Here, a file stored on HDFS.
- Click ADD PIPELINE on the PIPELINES page. Your new Pipeline opens.
Give the Pipeline a meaningful name.
Aggregate Customer Data to Calculate Purchases
Click ADD SOURCE to open the panel allowing you to
select your source data, here a list of hierarchical customer data about book
Select your Dataset and click SELECT DATASET in order to
add it to the Pipeline.
Rename it if needed.
- Click and add an Aggregate processor to the Pipeline. The configuration panel opens.
- Give a meaningful name to the processor.
calculate customer purchases
- In the GROUP BY area, select the field you want to use for your aggregation set, here .customerId.
In the OPERATIONS area:
- Select .customerId in the Field list and Count in the Operation list.
- Name the generated field (Output field), nbOfPurchases for example.

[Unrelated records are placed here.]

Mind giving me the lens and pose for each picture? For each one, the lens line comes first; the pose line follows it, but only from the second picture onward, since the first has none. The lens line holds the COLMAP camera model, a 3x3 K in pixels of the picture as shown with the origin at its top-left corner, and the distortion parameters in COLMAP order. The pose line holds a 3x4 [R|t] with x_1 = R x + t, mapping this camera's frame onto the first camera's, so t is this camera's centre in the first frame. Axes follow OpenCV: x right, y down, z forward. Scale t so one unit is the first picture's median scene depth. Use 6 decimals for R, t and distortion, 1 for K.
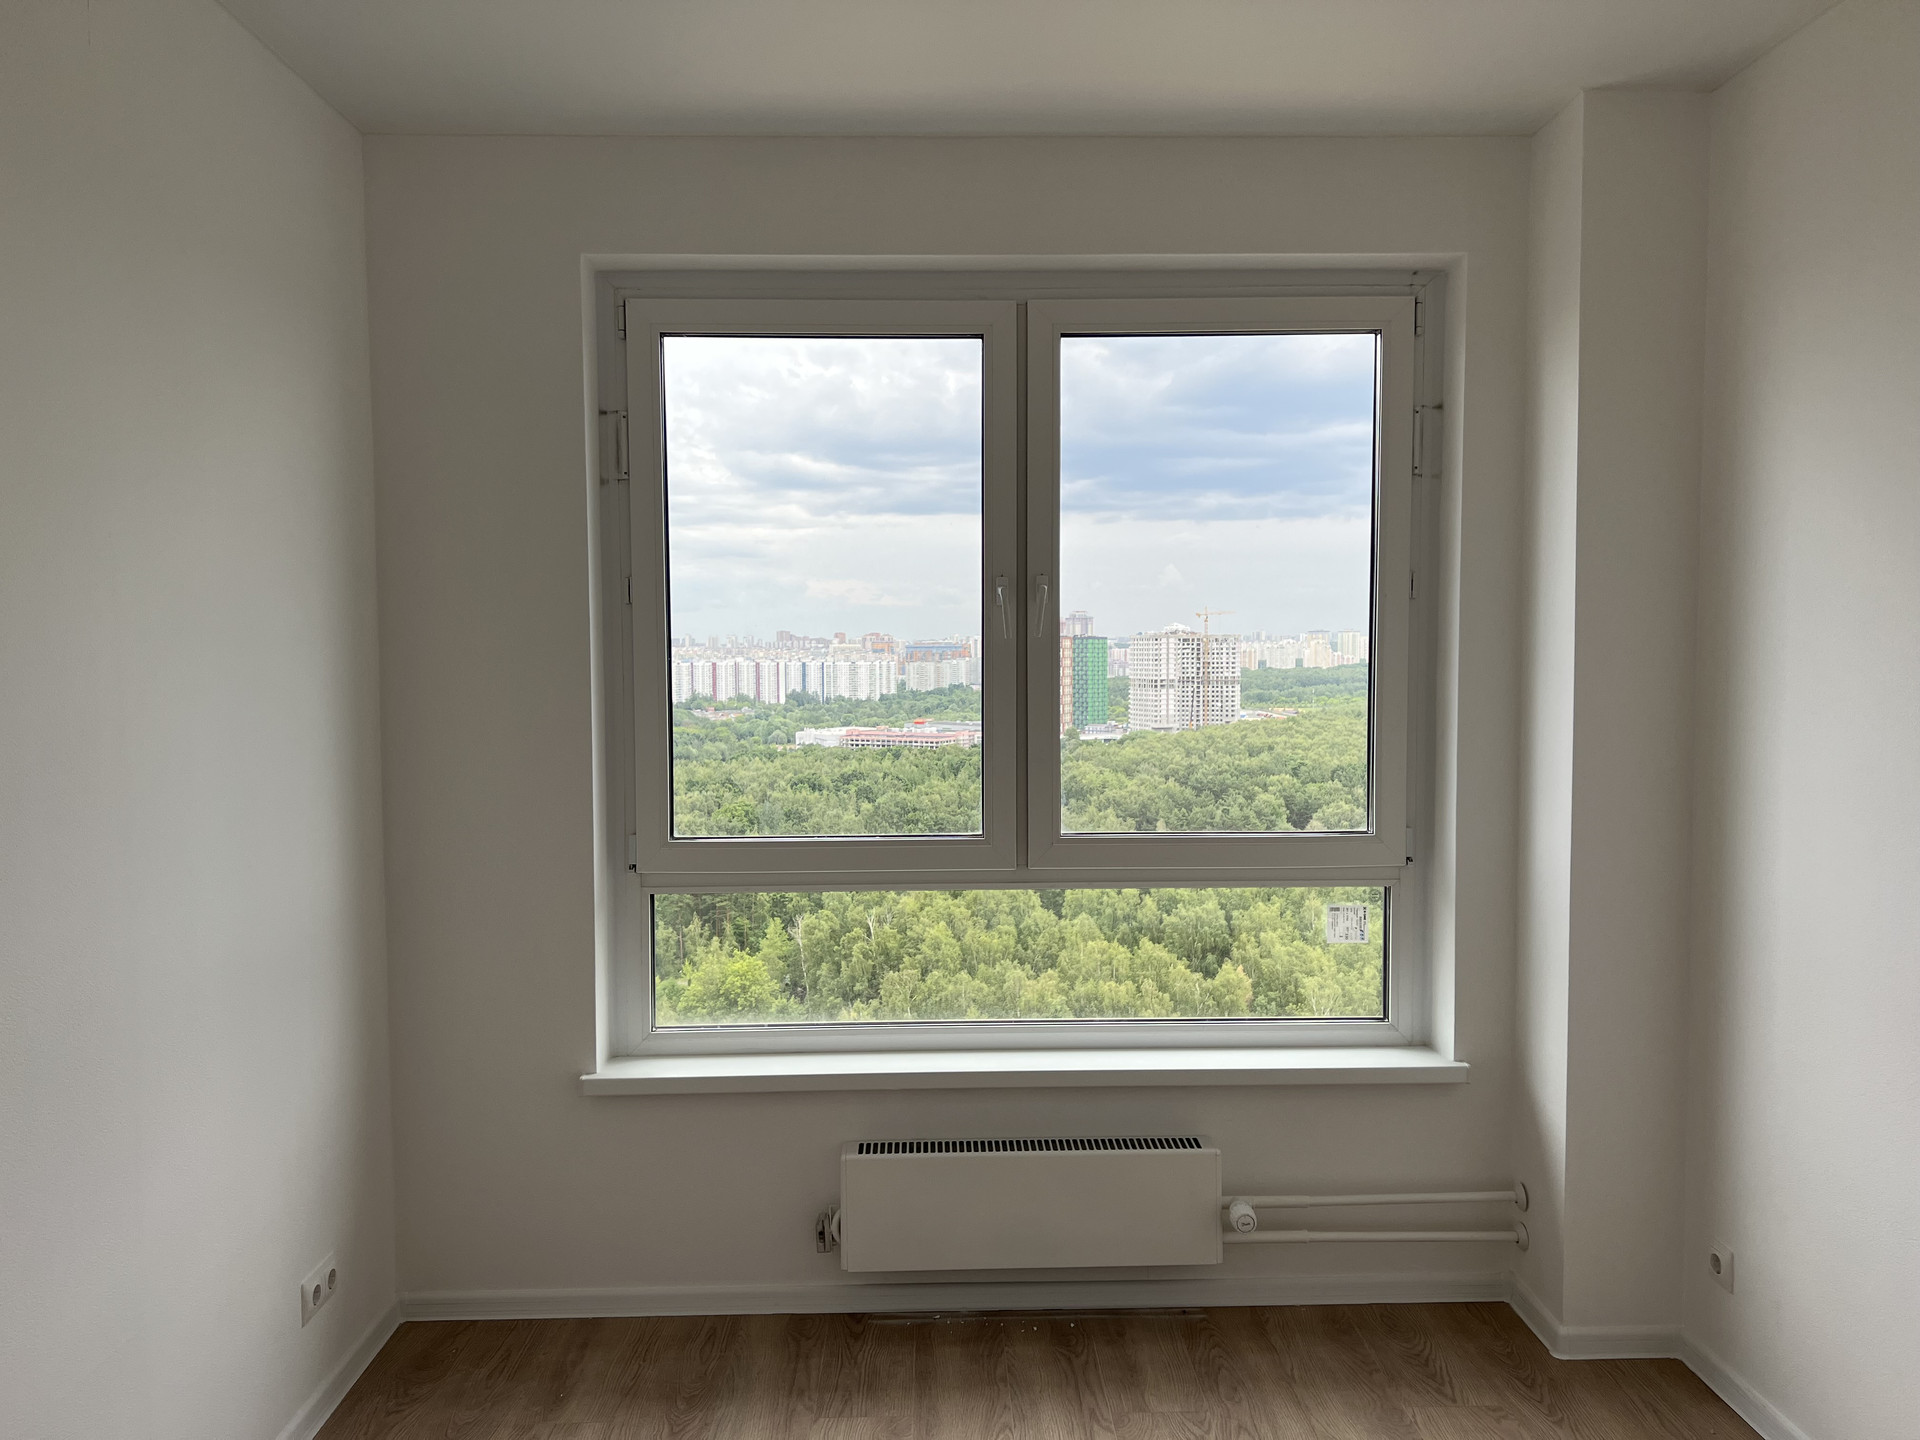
lens RADIAL K [[1433.5, 0, 961.0], [0, 1433.5, 736.0], [0, 0, 1]] dist [0.045091, -0.054120]
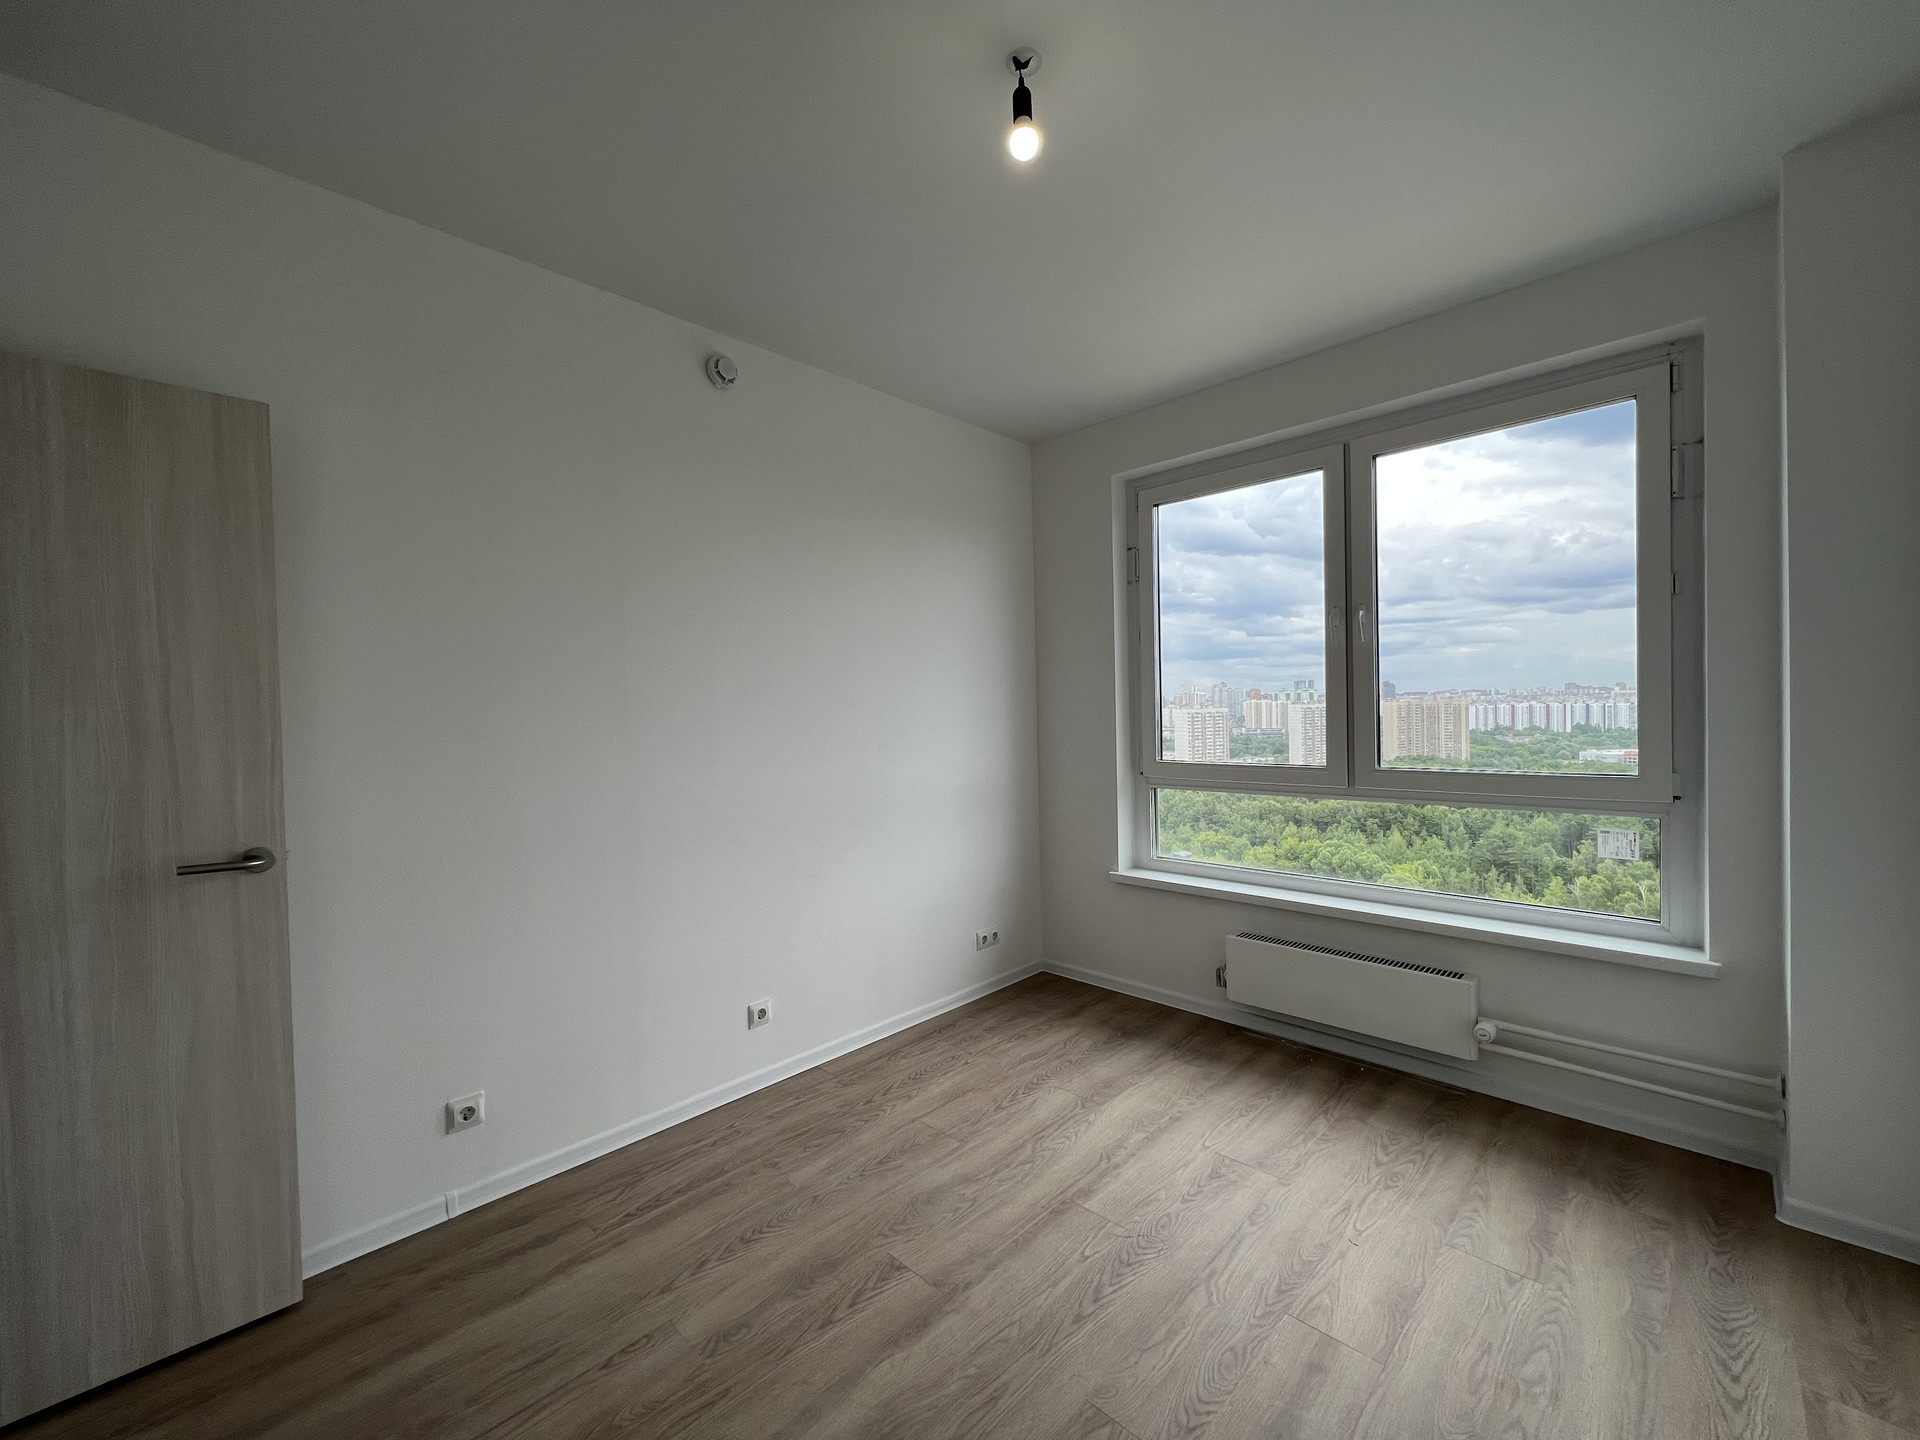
lens RADIAL K [[769.4, 0, 960.0], [0, 769.4, 726.0], [0, 0, 1]] dist [-0.001782, -0.000023]
pose [[0.699559, 0.005486, -0.714554, 0.362432], [-0.025103, 0.999542, -0.016902, 0.050674], [0.714134, 0.029761, 0.699376, 0.068778]]
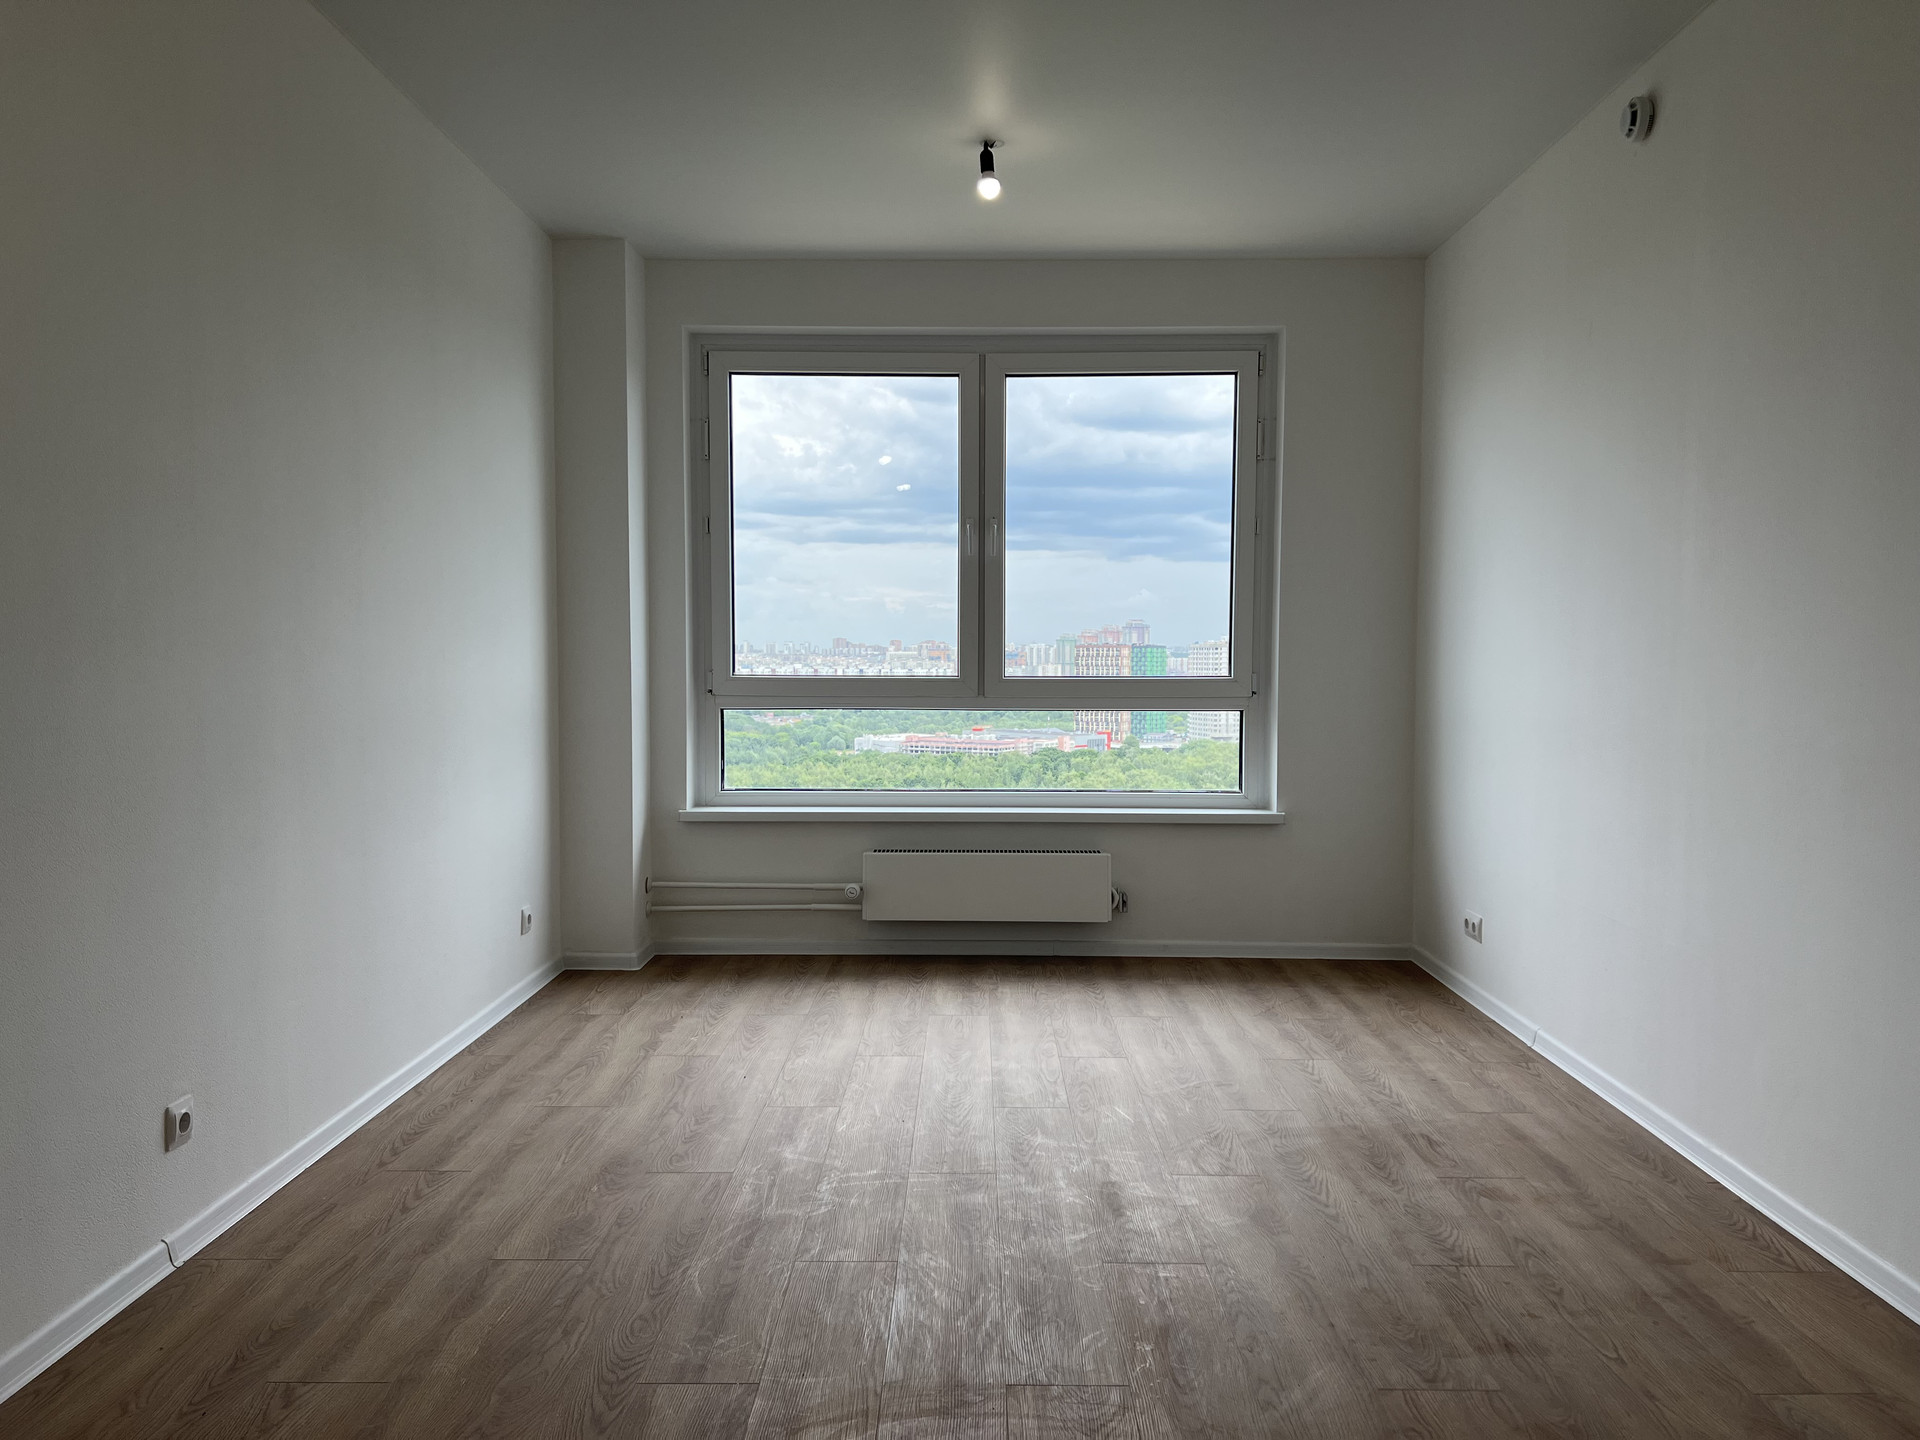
lens RADIAL K [[1433.5, 0, 959.9], [0, 1433.5, 732.9], [0, 0, 1]] dist [0.045091, -0.054120]
pose [[0.999108, 0.007320, -0.041586, 0.089319], [-0.007651, 0.999940, -0.007811, 0.153240], [0.041527, 0.008122, 0.999104, -0.671744]]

- Add a NEW ELEMENT, select .product.price in the Field list and Sum in the Operation list.
- Name the generated field, totalPrice for example.
- Add a NEW ELEMENT, select .product.name in the Field list and List in the Operation list.
- Name the generated field, books for example.
- Click SAVE to save your configuration.
Click the ADD DESTINATION item on the Pipeline to open the
panel allowing to select the Dataset that will hold your output data
Rename it if needed.
(Optional) Click the preview icon
after the Aggregate processor to preview the calculated
data after the aggregating operation: the books and amount of money spent per
- On the top toolbar of Talend Cloud Pipeline Designer, select your Run Profile in the list (for more information, see Execution profiles).
- Click the run icon to run your Pipeline.
Your Pipeline is being executed, the book purchases are aggregated per customer, and the output flow is sent to the target systems you have indicated.